I'm studying about low budget film financing now aggressively in order to make Osaka filmmaking scene hotter. Let me know if any of you guys have good ideas about micro budget film financing.

Taro Imai, harakiri films

Starting a blog

I'm Taro Imai, a micro budget independent film producer from Osaka, Japan.

This is my first blog posting in my life, and I'm going to blog about how far I can go as a micro budget independent film producer from Osaka. Let me start from introducing who I am.

I was born in 1979 and grew up in Kobe. Dragon Ball and video games such as Super Mario, Dragon Quest, and Final Fantasy were big among kids in 80's and 90's, but I was away from the scene as my parents prohibited watching TV and playing video games.

I started to watch many movies in VHS when I was 13 as my parents allowed me to watch video somehow. I remember that Hollywood action stars such as Stallone, Schwarzenegger, and Bruce Willis were very popular at that time.

When I was 14, I visited a town in Washington State which looked like a town in Western movies and stayed at the local family's home for a week. That experience influenced me a lot as I decided to go back to the States in the future.

Two life changing events happened when I was 15. I watched Pulp Fiction at a theatre and had a different feeling from watching other films after watching it although I didn't understand well at that time. That was the first time I thought I wanted to be a filmmaker in the future. Before watching Pulp Fiction, I was just enjoying the movies without thinking much. After watching Pulp Fiction, I started to think more about films. A massive earthquake attacked Kobe killing more than 6,000 people a few months after that.

After graduating from high school, I went to LA and studied film production at Los Angeles City College. I made some short films in Super 8 and worked as a boom operator for some independent films such as A Ribbon of Dreams directed by Philip W. Chung and Uneatable Harold directed by Ari Palitz. Since my parents were not rich, I worked very hard as a sushi chef too in order to pay for the tuition and rent.

I came back to Kobe when I was 25 and started to work for a car company Daihatsu Motor as an exporter of the car parts all over the world as I couldn't find any job in film industry. Actually, there was an offer from Toei Studio in Kyoto to work as a production assistant, but I turned down the offer as I couldn't pay for my debt with their small salary. That was my biggest mistake in my life, and I still regret that I didn't take that offer.

I started to work for Mitsubishi Corporation as a yarn trader when I was 28. Then I started to think what I'm doing and started to go to a screenwriting class in Osaka around that time.
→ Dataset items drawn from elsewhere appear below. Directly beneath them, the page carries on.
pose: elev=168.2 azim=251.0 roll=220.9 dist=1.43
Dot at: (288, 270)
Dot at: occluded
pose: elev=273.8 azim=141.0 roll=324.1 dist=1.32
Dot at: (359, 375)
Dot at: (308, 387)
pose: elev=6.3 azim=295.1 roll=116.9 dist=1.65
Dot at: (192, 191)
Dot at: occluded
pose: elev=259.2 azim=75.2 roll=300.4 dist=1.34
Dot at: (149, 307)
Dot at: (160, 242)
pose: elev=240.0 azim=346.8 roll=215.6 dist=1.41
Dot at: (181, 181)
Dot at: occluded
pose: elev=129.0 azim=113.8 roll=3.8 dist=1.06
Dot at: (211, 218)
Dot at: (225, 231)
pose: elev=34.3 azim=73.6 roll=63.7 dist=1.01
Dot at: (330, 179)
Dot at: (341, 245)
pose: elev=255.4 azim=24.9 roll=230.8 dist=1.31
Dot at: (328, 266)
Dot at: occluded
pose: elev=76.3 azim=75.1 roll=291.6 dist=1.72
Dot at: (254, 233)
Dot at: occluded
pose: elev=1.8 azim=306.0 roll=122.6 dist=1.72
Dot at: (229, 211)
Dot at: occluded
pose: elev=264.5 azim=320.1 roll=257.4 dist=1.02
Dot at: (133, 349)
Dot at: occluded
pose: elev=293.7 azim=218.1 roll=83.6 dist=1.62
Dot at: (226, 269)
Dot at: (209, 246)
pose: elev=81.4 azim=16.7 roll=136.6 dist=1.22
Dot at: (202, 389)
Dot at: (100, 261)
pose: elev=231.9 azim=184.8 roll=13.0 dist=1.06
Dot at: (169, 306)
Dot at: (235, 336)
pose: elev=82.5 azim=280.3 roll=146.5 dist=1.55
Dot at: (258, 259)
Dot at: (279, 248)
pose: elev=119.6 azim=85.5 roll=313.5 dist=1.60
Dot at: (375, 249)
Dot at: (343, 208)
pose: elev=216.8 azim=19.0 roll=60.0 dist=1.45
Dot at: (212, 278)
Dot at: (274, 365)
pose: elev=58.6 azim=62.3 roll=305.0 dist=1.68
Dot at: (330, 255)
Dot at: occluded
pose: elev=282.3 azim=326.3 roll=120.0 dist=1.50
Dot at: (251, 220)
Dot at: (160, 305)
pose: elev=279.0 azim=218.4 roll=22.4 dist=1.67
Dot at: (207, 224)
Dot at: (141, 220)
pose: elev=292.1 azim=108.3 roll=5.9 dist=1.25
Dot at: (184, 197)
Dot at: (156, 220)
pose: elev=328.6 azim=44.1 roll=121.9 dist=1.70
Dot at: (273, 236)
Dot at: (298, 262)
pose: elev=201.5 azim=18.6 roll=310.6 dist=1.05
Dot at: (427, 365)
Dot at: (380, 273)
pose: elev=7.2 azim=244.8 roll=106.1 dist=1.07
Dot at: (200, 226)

I made some short films such as Not Boiled Enough directed by myself and Smell, But I Love You directed by Kazuo Nagai with the classmates and left the company last year to concentrate on filmmaking.

I produced feature film Yamamoto Eri becomes Recoverability Zero directed by Yuki Kuwazuru in 2015 and won the second prize at the New Directors Film Festival 2015. Then I produced feature film Eriko, Pretended directed by Akiyo Fujimura in 2016.  It was premiered at Osaka Asian Film Festival 2016 and won SKIP City Award at SKIP City International D-Cinema Festival 2016.

I hope you understand a little about who I am. I'm gonna organize this bio and put somewhere in the homepage.